» **DIRECTIONS FOR THIS TASK**
Only the text belongs in the copy: retype each record exactly as it appears.

════════════════

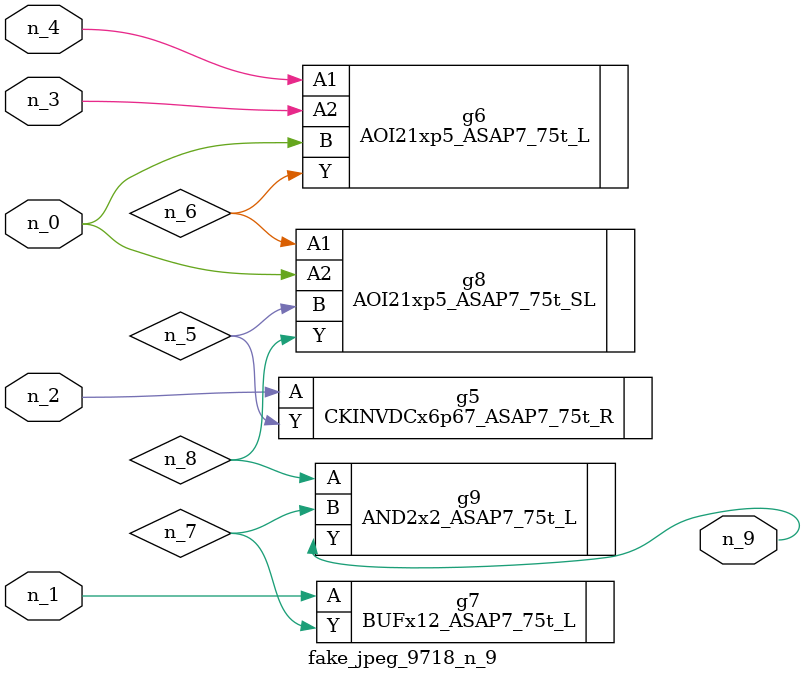
<source format=v>
module fake_jpeg_9718_n_9 (n_3, n_2, n_1, n_0, n_4, n_9);

input n_3;
input n_2;
input n_1;
input n_0;
input n_4;

output n_9;

wire n_8;
wire n_6;
wire n_5;
wire n_7;

CKINVDCx6p67_ASAP7_75t_R g5 ( 
.A(n_2),
.Y(n_5)
);

AOI21xp5_ASAP7_75t_L g6 ( 
.A1(n_4),
.A2(n_3),
.B(n_0),
.Y(n_6)
);

BUFx12_ASAP7_75t_L g7 ( 
.A(n_1),
.Y(n_7)
);

AOI21xp5_ASAP7_75t_SL g8 ( 
.A1(n_6),
.A2(n_0),
.B(n_5),
.Y(n_8)
);

AND2x2_ASAP7_75t_L g9 ( 
.A(n_8),
.B(n_7),
.Y(n_9)
);


endmodule
</source>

════════════════

» **ANSWER FOR THE TASK**
<source format=v>
module fake_jpeg_9718_n_9 (n_3, n_2, n_1, n_0, n_4, n_9);

input n_3;
input n_2;
input n_1;
input n_0;
input n_4;

output n_9;

wire n_8;
wire n_6;
wire n_5;
wire n_7;

CKINVDCx6p67_ASAP7_75t_R g5 ( 
.A(n_2),
.Y(n_5)
);

AOI21xp5_ASAP7_75t_L g6 ( 
.A1(n_4),
.A2(n_3),
.B(n_0),
.Y(n_6)
);

BUFx12_ASAP7_75t_L g7 ( 
.A(n_1),
.Y(n_7)
);

AOI21xp5_ASAP7_75t_SL g8 ( 
.A1(n_6),
.A2(n_0),
.B(n_5),
.Y(n_8)
);

AND2x2_ASAP7_75t_L g9 ( 
.A(n_8),
.B(n_7),
.Y(n_9)
);


endmodule
</source>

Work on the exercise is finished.